La justice européenne a validé mercredi les rabais fiscaux obtenus par Amazon au Luxembourg, désavouant la Commission européenne qui y voyait des aides d’État illégales pour un montant de 250 millions d’euros dont elle avait exigé le remboursement.
Bruxelles estimait qu’Amazon avait bénéficié d’avantages illégaux, grâce à un accord de 2003 (reconduit en 2011) avec l’administration luxembourgeoise, qui dans les faits lui a permis de soustraire à l’impôt trois quarts des bénéfices que l’ensemble de ses ventes dans l’UE lui permettait de réaliser. Les activités européennes d’Amazon sont en effet basées au Grand-Duché. De 2006 à 2014, le fonctionnement de la structure européenne du géant américain, validé par la décision fiscale anticipative du Luxembourg, permettait à Amazon EU de transférer la plus grande partie de ses bénéfices vers une autre société, une sorte de coquille vide faisant le lien entre l’Europe et la maison-mère aux Etats-Unis. Cette société, sorte de portefeuille dématérialisé de droits de propriété intellectuelle, n’est pas assujettie à l’impôt en Europe.
A partir de 2014, Amazon a changé son fonctionnement en Europe. Mais la Commission a estimé en 2017 qu’il y avait eu dans la période préalable un avantage illégal faussant la concurrence, à hauteur de 250 millions d’euros, qu’il convenait donc de rembourser avec intérêts. Le Luxembourg et Amazon avaient formé un recours en justice.

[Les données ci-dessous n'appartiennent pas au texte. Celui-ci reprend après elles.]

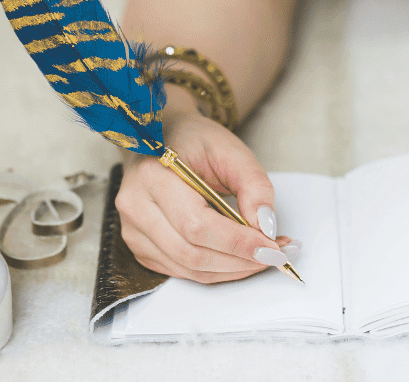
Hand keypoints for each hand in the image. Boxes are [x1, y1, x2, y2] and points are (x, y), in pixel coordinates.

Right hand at [115, 110, 297, 282]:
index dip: (238, 242)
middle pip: (192, 253)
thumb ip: (254, 185)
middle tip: (276, 254)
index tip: (273, 248)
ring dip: (232, 269)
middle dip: (240, 260)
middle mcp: (136, 207)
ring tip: (263, 255)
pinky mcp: (140, 247)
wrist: (162, 138)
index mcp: (153, 176)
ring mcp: (133, 231)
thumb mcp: (232, 150)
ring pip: (189, 268)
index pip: (197, 224)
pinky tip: (239, 256)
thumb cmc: (195, 141)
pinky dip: (217, 269)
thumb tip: (266, 227)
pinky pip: (182, 271)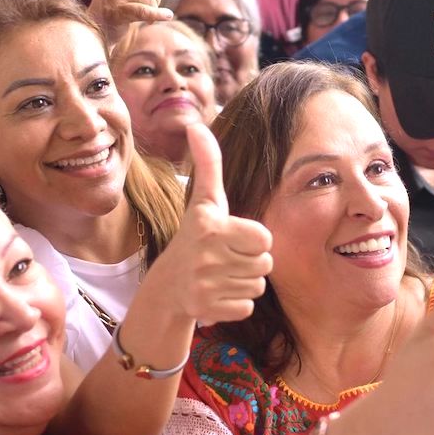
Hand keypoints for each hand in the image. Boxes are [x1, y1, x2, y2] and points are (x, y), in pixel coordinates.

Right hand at [149, 123, 271, 324]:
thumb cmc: (196, 236)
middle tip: (227, 258)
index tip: (234, 237)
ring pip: (258, 286)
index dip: (255, 239)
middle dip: (251, 262)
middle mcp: (206, 255)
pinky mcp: (207, 309)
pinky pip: (247, 307)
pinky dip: (236, 303)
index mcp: (211, 225)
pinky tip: (218, 294)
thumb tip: (195, 125)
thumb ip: (208, 163)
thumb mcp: (205, 201)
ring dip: (244, 282)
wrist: (168, 285)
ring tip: (221, 274)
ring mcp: (205, 284)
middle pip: (265, 264)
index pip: (265, 239)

Le Tribunal de l’UE a conclu mercredi qu' »aucun des constats exposés par la décision attaquée ne suffit à démontrer l’existence d’un avantage (…) de sorte qu’il y a lieu de l’annuler dans son ensemble », communique le même jour la Cour de Justice de l’Union européenne. Dans les grandes lignes, il estime que la comparaison avancée par la Commission pour prouver qu’il y a eu avantage par rapport à une taxation « normale » et correspondant aux bénéfices réels n’est pas assez solide.

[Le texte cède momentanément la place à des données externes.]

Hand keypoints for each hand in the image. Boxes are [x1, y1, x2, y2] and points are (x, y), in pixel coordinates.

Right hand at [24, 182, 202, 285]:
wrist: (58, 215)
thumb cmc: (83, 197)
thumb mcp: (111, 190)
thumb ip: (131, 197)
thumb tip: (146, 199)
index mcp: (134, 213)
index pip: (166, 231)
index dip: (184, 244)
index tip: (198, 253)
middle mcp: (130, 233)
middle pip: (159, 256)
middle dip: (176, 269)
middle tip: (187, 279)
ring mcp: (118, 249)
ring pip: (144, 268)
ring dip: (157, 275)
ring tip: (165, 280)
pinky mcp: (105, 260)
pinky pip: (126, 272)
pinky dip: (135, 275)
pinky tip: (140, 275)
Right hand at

L’exécutif européen a cependant la possibilité de faire appel devant la CJUE, comme il l’avait fait après sa défaite retentissante contre Apple l’an dernier. La Commission européenne avait en effet perdu en juillet 2020 devant la même juridiction qui avait annulé le remboursement à l’Irlande de 13 milliards d’euros d’avantages fiscaux.
Engie
En revanche, dans une autre affaire jugée mercredi, le Tribunal de l’UE a donné tort au Luxembourg et à l’énergéticien Engie dont les montages financiers douteux ont bien constitué, selon lui, un avantage indu. Là aussi, il est question d’un traitement fiscal préférentiel accordé par le Luxembourg, pour le transfert d’activités entre sociétés du groupe Engie. En 2008 et 2010, des actifs ont ainsi été transférés via un montage financier complexe à deux filiales luxembourgeoises, dont la quasi-totalité (99%) des bénéfices n’étaient pas imposés. La Commission a estimé en 2018 qu’il y avait là un avantage anticoncurrentiel octroyé à Engie, et a demandé que le Luxembourg récupère de la société quelque 120 millions d’euros d’impôts impayés, auxquels s’ajoutent des intérêts.

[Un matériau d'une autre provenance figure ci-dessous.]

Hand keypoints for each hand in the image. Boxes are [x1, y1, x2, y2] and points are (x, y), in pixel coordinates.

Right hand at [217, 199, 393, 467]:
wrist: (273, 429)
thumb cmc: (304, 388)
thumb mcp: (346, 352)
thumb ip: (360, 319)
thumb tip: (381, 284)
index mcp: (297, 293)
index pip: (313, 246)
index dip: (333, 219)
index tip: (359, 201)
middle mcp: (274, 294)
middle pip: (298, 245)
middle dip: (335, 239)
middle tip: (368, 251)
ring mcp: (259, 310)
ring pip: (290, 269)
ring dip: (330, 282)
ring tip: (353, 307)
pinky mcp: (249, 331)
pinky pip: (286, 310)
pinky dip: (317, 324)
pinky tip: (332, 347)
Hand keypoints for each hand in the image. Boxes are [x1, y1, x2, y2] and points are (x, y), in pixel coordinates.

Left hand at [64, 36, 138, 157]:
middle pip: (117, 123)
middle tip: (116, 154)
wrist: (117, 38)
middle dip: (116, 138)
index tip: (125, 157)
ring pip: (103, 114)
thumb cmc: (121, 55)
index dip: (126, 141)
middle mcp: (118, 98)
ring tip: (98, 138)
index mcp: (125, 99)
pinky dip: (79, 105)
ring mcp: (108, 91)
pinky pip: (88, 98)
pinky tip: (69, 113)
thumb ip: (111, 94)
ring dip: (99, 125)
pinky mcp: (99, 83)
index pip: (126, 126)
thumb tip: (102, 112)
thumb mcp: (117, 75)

Engie et le Luxembourg ont attaqué cette décision devant la justice européenne. Mais le Tribunal a ici validé l’approche de la Commission, « consistant, en présence d’un montage sociétaire et financier complexe, à appréhender la réalité économique et fiscale plutôt qu’une approche formaliste consistant à prendre isolément chacune des opérations du montage », communique-t-il mercredi. Dans ce dossier, l’exécutif européen a bien démontré qu’il y avait « dérogation aux règles fiscales applicables aux autres contribuables se trouvant dans une situation factuelle et juridique comparable », note-t-il.
Là aussi, un pourvoi est encore possible, devant la CJUE.
‘Transparence fiscale’
Le gouvernement luxembourgeois a réagi sans attendre, mercredi, se félicitant de l’arrêt concernant Amazon et « prenant note » de celui sur Engie. « Le Luxembourg analysera l’arrêt avec toute la diligence requise et réserve tous ses droits », peut-on lire dans un communiqué du ministère des Finances.
« Les arrêts ne remettent par ailleurs nullement en question l’engagement du Luxembourg en faveur de la transparence en matière fiscale et de la lutte contre les pratiques d’évasion fiscale », ajoute-t-il.